*** DATA FOR THIS EXERCISE Section Begins ***

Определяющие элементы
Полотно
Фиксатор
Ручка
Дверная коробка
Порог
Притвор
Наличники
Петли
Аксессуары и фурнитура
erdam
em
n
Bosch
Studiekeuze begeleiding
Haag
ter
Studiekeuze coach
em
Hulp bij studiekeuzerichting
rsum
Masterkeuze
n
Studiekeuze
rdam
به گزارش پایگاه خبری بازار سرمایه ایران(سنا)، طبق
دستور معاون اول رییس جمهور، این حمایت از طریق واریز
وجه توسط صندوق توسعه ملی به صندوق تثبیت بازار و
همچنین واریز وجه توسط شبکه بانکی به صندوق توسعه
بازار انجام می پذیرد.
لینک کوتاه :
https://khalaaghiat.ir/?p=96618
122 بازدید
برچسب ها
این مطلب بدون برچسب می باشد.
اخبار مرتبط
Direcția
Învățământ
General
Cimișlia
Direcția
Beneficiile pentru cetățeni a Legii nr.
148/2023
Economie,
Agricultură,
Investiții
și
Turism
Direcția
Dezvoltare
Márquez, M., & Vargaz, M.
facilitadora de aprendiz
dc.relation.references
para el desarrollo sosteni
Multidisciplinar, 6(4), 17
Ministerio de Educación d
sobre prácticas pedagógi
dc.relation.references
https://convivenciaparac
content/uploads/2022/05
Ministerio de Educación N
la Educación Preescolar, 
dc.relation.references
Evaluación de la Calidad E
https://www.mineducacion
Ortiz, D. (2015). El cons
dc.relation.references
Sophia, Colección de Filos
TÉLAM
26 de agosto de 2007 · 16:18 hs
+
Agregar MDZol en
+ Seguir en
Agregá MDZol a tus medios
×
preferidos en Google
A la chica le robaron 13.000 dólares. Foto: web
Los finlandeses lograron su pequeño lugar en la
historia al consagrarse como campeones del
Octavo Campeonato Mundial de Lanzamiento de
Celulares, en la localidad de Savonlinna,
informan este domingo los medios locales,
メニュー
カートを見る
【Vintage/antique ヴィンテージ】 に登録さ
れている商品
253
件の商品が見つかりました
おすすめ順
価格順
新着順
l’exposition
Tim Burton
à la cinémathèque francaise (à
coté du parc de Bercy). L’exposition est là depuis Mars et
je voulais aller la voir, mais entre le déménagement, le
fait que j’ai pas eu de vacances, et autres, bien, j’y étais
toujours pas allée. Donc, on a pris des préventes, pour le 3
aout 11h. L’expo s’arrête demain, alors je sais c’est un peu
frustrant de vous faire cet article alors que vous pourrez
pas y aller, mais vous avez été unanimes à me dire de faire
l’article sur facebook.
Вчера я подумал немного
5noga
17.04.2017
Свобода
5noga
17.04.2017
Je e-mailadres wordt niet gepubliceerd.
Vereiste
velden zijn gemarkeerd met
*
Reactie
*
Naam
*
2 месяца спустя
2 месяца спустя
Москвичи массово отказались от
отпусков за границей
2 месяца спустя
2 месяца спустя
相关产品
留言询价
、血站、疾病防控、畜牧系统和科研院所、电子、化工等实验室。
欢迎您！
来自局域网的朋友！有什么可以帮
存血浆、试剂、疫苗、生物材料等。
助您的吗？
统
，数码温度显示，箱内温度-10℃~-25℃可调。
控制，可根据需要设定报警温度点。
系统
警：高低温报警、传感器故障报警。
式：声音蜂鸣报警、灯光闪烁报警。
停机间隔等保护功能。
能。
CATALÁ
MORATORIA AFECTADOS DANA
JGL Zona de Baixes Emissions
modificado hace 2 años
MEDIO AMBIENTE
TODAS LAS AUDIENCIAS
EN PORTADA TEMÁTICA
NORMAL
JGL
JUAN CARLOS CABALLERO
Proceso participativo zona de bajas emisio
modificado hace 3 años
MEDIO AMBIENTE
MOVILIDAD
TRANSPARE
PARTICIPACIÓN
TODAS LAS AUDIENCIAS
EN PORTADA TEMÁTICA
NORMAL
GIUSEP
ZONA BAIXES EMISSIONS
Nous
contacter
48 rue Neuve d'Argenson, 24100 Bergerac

*** DATA FOR THIS EXERCISE Section Ends ***

• **YOUR ASSIGNMENT**
Each line above that holds the string "mais" should be copied and shown.

• **ANSWER SECTION**
je voulais aller la voir, mais entre le déménagement, le
pas y aller, mais vous avez été unanimes à me dire de faire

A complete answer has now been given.